Читаем Контрапункт полностью

Страсть валяться в постели не была единственной огорчавшей его привычкой Мэри. В эти первые месяцы их совместной жизни он нередко, втайне и вопреки своим принципам, возмущался её поведением. Мэри скоро научилась распознавать признаки его скрытого неодобрения и всякий раз, когда видела, что он возмущён, нарочно старалась возмутить его ещё больше; она считала, что ему это только полезно.

— Ты нелепый старый пуританин, — говорила она ему.

Её насмешки сердили его, так как он знал, что Мэри права. Отчасти он действительно был пуританином. Отец умер, когда он был совсем ребёнком, и его воспитала добродетельная и религиозная мать, приложившая все усилия к тому, чтобы приучить его отрицать самое существование всех инстинктов и плотских порывов. Когда он вырос, он взбунтовался против этого воспитания — но только в теории. Он восставал против той концепции жизни, которая вошла ему в плоть и кровь; он воевал с самим собой. Сознанием он одобрял непринуждённую терпимость, с какой Мэри относилась к поведению, являвшемуся, с точки зрения его матери, ужасным и греховным; он восхищался тем, как она непритворно наслаждается едой, вином и поцелуями, пением и танцами, гуляниями и театрами и всякого рода увеселениями. И все-таки, когда она в те дни заговаривала самым спокойным и деловитым тоном о том, на что его приучили смотреть как на прелюбодеяние и блуд, что-то в нем возмущалось — не разум (потому что разум после минутного размышления одобрял Мэри), а какие-то более глубокие слои его существа. И та же самая часть его втайне страдала от её сильной и простодушно проявлявшейся склонности к удовольствиям и развлечениям, от её непринуждённого смеха, её великолепного аппетита, её откровенной чувственности. Ему пришлось долго отучаться от привитого воспитанием пуританизма. Бывали минуты, когда его любовь к матери превращалась почти в ненависть.

— Она не имела права воспитывать меня так, — говорил он. — Она поступала, как японский садовник, уродующий дерево. Никакого права!

И все-таки он радовался тому, что не родился благородным дикарём, подобно Мэри. Он радовался, что ему пришлось трудолюбиво воспитывать в себе это благородное дикарство. Позже, после нескольких лет совместной жизни, когда между ними создалась близость, казавшаяся немыслимой в те первые месяцы открытий, ударов и неожиданностей, он научился говорить с ней на эту тему.

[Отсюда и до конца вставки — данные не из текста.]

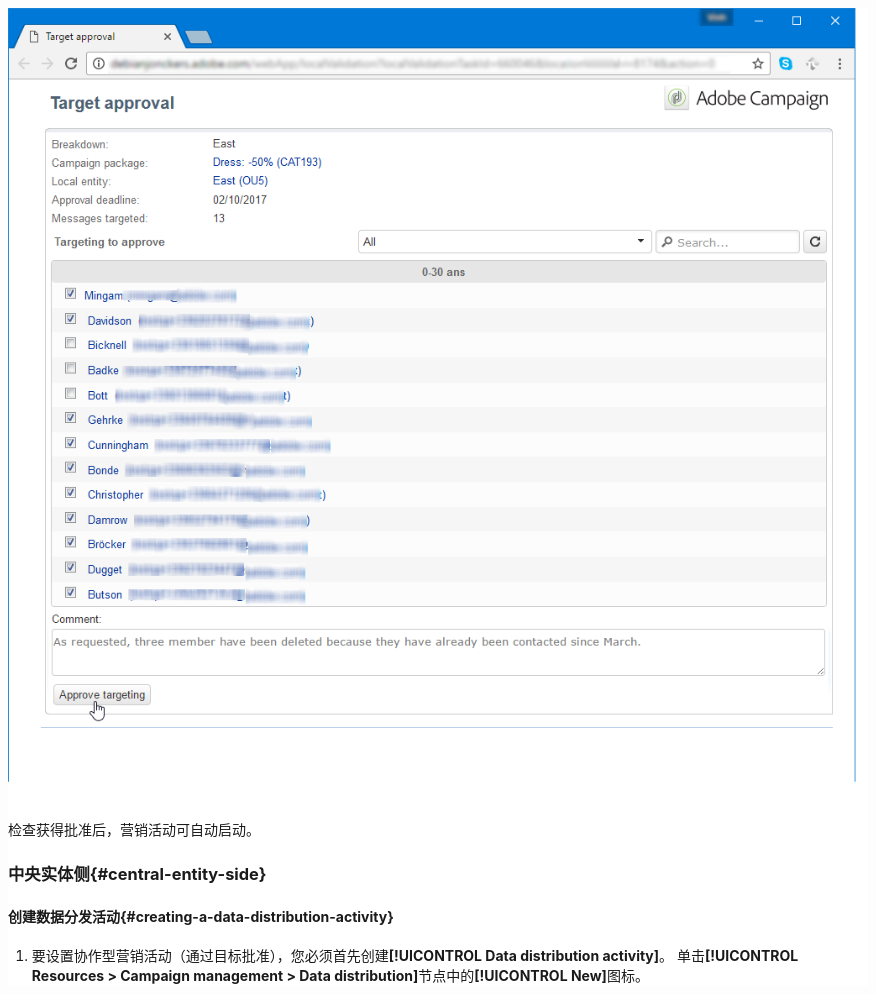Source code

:    ![](assets/mkg_dist_use_case_target_valid10.png)

检查获得批准后，营销活动可自动启动。

### 中央实体侧{#central-entity-side}

#### 创建数据分发活动{#creating-a-data-distribution-activity}

1. 要设置协作型营销活动（通过目标批准），您必须首先创建&#x200B;**[!UICONTROL Data distribution activity]**。 单击&#x200B;**[!UICONTROL Resources > Campaign management > Data distribution]**&#x200B;节点中的&#x200B;**[!UICONTROL New]**&#x200B;图标。
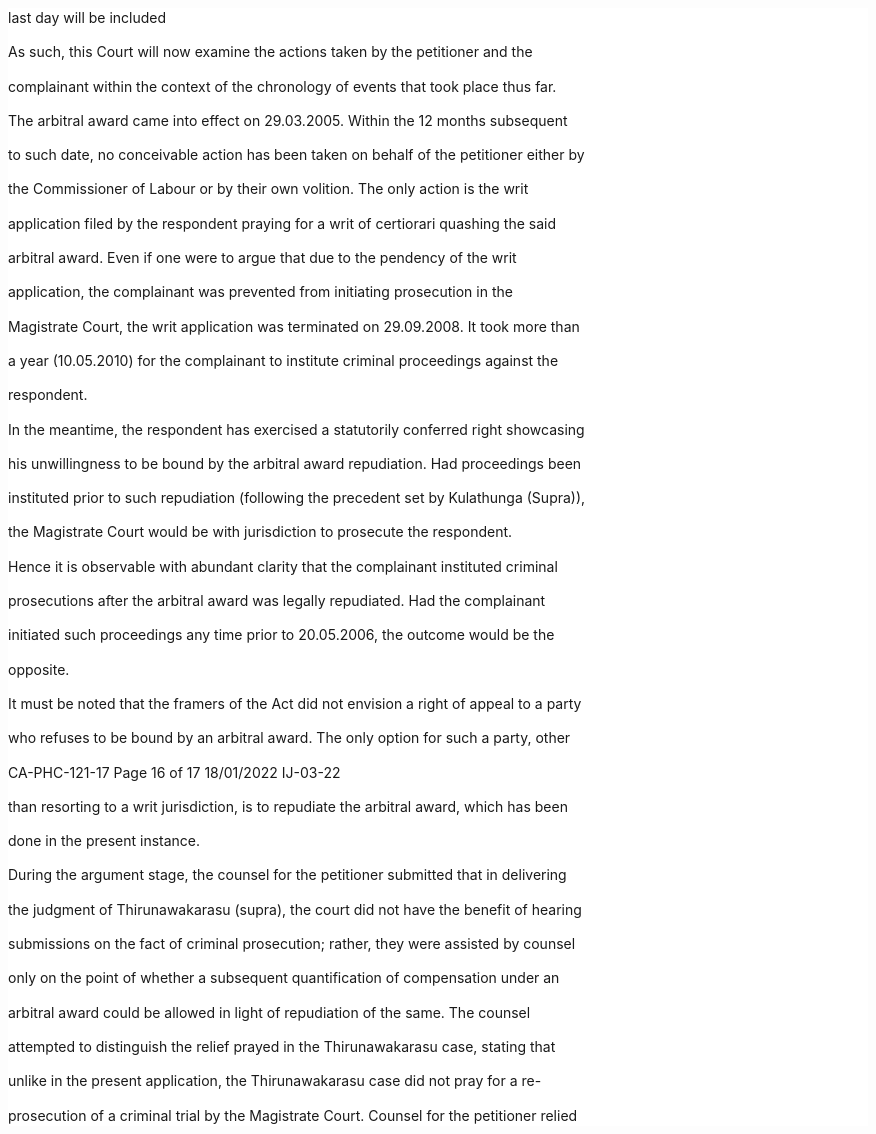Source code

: last day will be included

As such, this Court will now examine the actions taken by the petitioner and the

complainant within the context of the chronology of events that took place thus far.

The arbitral award came into effect on 29.03.2005. Within the 12 months subsequent

to such date, no conceivable action has been taken on behalf of the petitioner either by

the Commissioner of Labour or by their own volition. The only action is the writ

application filed by the respondent praying for a writ of certiorari quashing the said

arbitral award. Even if one were to argue that due to the pendency of the writ

application, the complainant was prevented from initiating prosecution in the

Magistrate Court, the writ application was terminated on 29.09.2008. It took more than

a year (10.05.2010) for the complainant to institute criminal proceedings against the

respondent.

In the meantime, the respondent has exercised a statutorily conferred right showcasing

his unwillingness to be bound by the arbitral award repudiation. Had proceedings been

instituted prior to such repudiation (following the precedent set by Kulathunga (Supra)),

the Magistrate Court would be with jurisdiction to prosecute the respondent.

Hence it is observable with abundant clarity that the complainant instituted criminal

prosecutions after the arbitral award was legally repudiated. Had the complainant

initiated such proceedings any time prior to 20.05.2006, the outcome would be the

opposite.

It must be noted that the framers of the Act did not envision a right of appeal to a party

who refuses to be bound by an arbitral award. The only option for such a party, other

CA-PHC-121-17 Page 16 of 17 18/01/2022 IJ-03-22

than resorting to a writ jurisdiction, is to repudiate the arbitral award, which has been

done in the present instance.

During the argument stage, the counsel for the petitioner submitted that in delivering

the judgment of Thirunawakarasu (supra), the court did not have the benefit of hearing

submissions on the fact of criminal prosecution; rather, they were assisted by counsel

only on the point of whether a subsequent quantification of compensation under an

arbitral award could be allowed in light of repudiation of the same. The counsel

attempted to distinguish the relief prayed in the Thirunawakarasu case, stating that

unlike in the present application, the Thirunawakarasu case did not pray for a re-

prosecution of a criminal trial by the Magistrate Court. Counsel for the petitioner relied
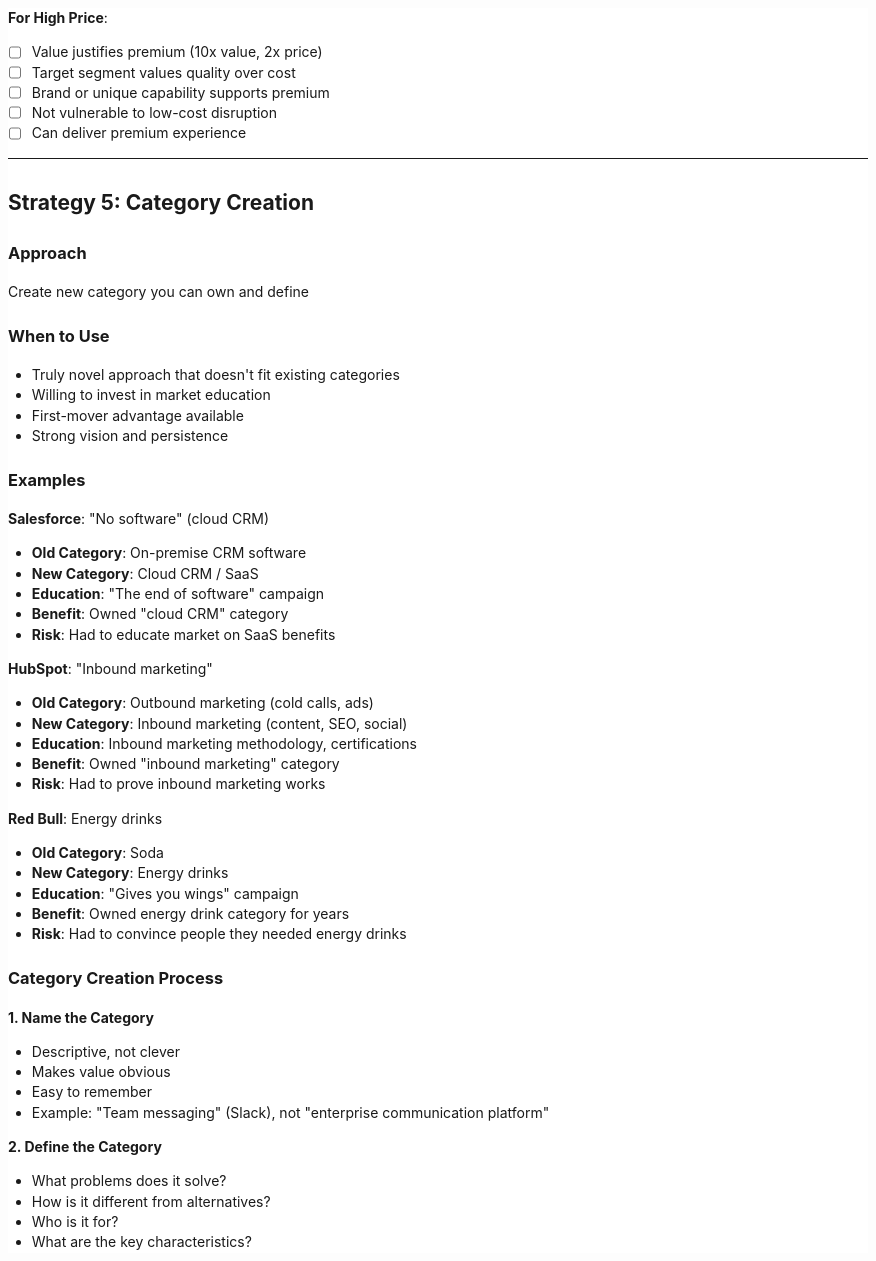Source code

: **For High Price**:
- [ ] Value justifies premium (10x value, 2x price)
- [ ] Target segment values quality over cost
- [ ] Brand or unique capability supports premium
- [ ] Not vulnerable to low-cost disruption
- [ ] Can deliver premium experience

---

## Strategy 5: Category Creation

### Approach
Create new category you can own and define

### When to Use
- Truly novel approach that doesn't fit existing categories
- Willing to invest in market education
- First-mover advantage available
- Strong vision and persistence

### Examples

**Salesforce**: "No software" (cloud CRM)
- **Old Category**: On-premise CRM software
- **New Category**: Cloud CRM / SaaS
- **Education**: "The end of software" campaign
- **Benefit**: Owned "cloud CRM" category
- **Risk**: Had to educate market on SaaS benefits

**HubSpot**: "Inbound marketing"
- **Old Category**: Outbound marketing (cold calls, ads)
- **New Category**: Inbound marketing (content, SEO, social)
- **Education**: Inbound marketing methodology, certifications
- **Benefit**: Owned "inbound marketing" category
- **Risk**: Had to prove inbound marketing works

**Red Bull**: Energy drinks
- **Old Category**: Soda
- **New Category**: Energy drinks
- **Education**: "Gives you wings" campaign
- **Benefit**: Owned energy drink category for years
- **Risk**: Had to convince people they needed energy drinks

### Category Creation Process

**1. Name the Category**
- Descriptive, not clever
- Makes value obvious
- Easy to remember
- Example: "Team messaging" (Slack), not "enterprise communication platform"

**2. Define the Category**
- What problems does it solve?
- How is it different from alternatives?
- Who is it for?
- What are the key characteristics?

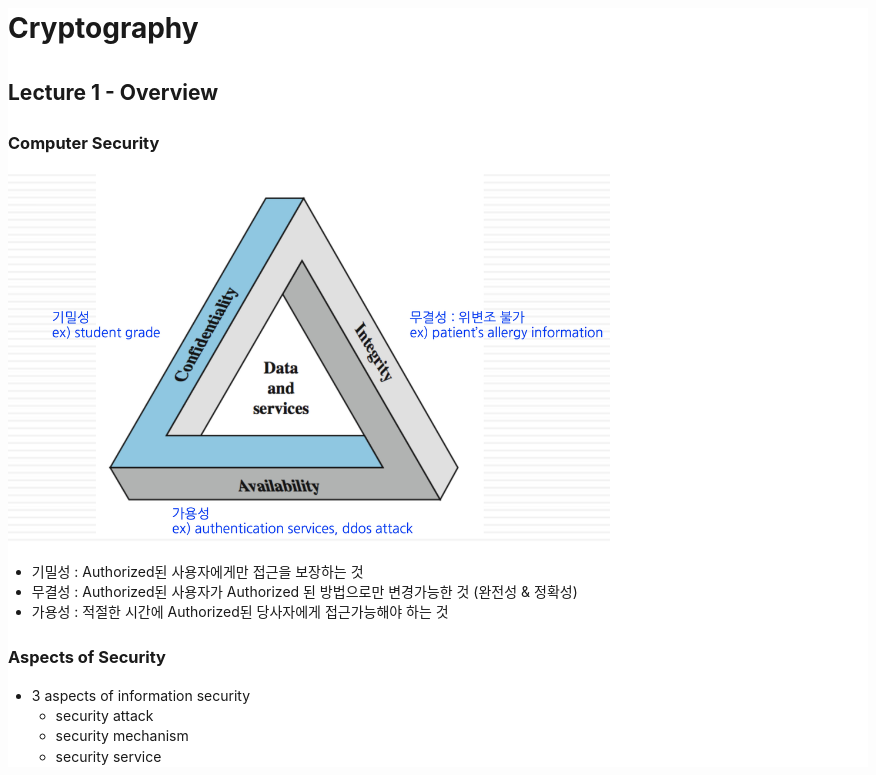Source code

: <style>
img {
	width: 70%;
}
</style>
# Cryptography

## Lecture 1 - Overview

### Computer Security

![](./1.png)

- 기밀성 : Authorized된 사용자에게만 접근을 보장하는 것
- 무결성 : Authorized된 사용자가 Authorized 된 방법으로만 변경가능한 것 (완전성 & 정확성)
- 가용성 : 적절한 시간에 Authorized된 당사자에게 접근가능해야 하는 것

### Aspects of Security

- 3 aspects of information security
	- security attack
	- security mechanism
	- security service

— Жизнь даётся тебе слишком легко, — объяснял он, — ты живёшь инстинктом. Ты от природы знаешь, как тебе поступать, — вроде насекомого, когда оно выходит из куколки. Это слишком просто, слишком легко. — Он покачал головой. — Ты не заработала своей мудрости; ты даже не понимаешь, что можно жить иначе.

— Иными словами, — сказала Мэри, — я дура.

— Нет, ты — женщина.

— Ну да, то же самое, только в вежливой форме. Хотела бы я знать, — с кажущейся непоследовательностью продолжала она, — что стало бы с тобой без меня. Хотела бы я знать, что стал бы ты делать, если бы не встретил меня. — Она пункт за пунктом излагала своё обвинение, внешне бессвязное, но эмоционально последовательное.

— Со мной стало бы то, что стало, и я делал бы то самое, что делаю сейчас. — Разумеется, он этого не думал: он отлично знал, чем обязан ей, чему он научился от неё и через неё. Но ему нравилось дразнить её.

— Ты сам знаешь, что это — неправда, — возмутилась Мэри.

— Это правда.

— Это ложь. А чтобы доказать тебе это, — добавила она, — я вот заберу детей и уйду от тебя на несколько месяцев. Поживи-ка один, поварись в собственном соку! Посмотрю-ка я, как ты без меня обойдёшься!

— Не беспокойся: отлично обойдусь, — заявил он раздражающе спокойным тоном.

Мэри вспыхнула: она начинала сердиться по-настоящему.

— Что ж, прекрасно, — ответила она. — В таком случае я и в самом деле уйду. Вот увидишь. — Она не раз угрожала ему этим; они часто ссорились, потому что оба были вспыльчивы.

— Уходи, — сказал Рэмпион. — Помни только, что за мной дело тоже не станет. Как только ты уйдёшь от меня, я уйду от тебя.

— Посмотрим, как ты проживёшь без меня, — грозила она.

— А ты? — спросил он. — Что я?

— Ты, может быть, воображаешь, что тебе без меня будет легче, чем мне без тебя?

Несколько мгновений они молча смотрели друг на друга, а потом одновременно разразились смехом.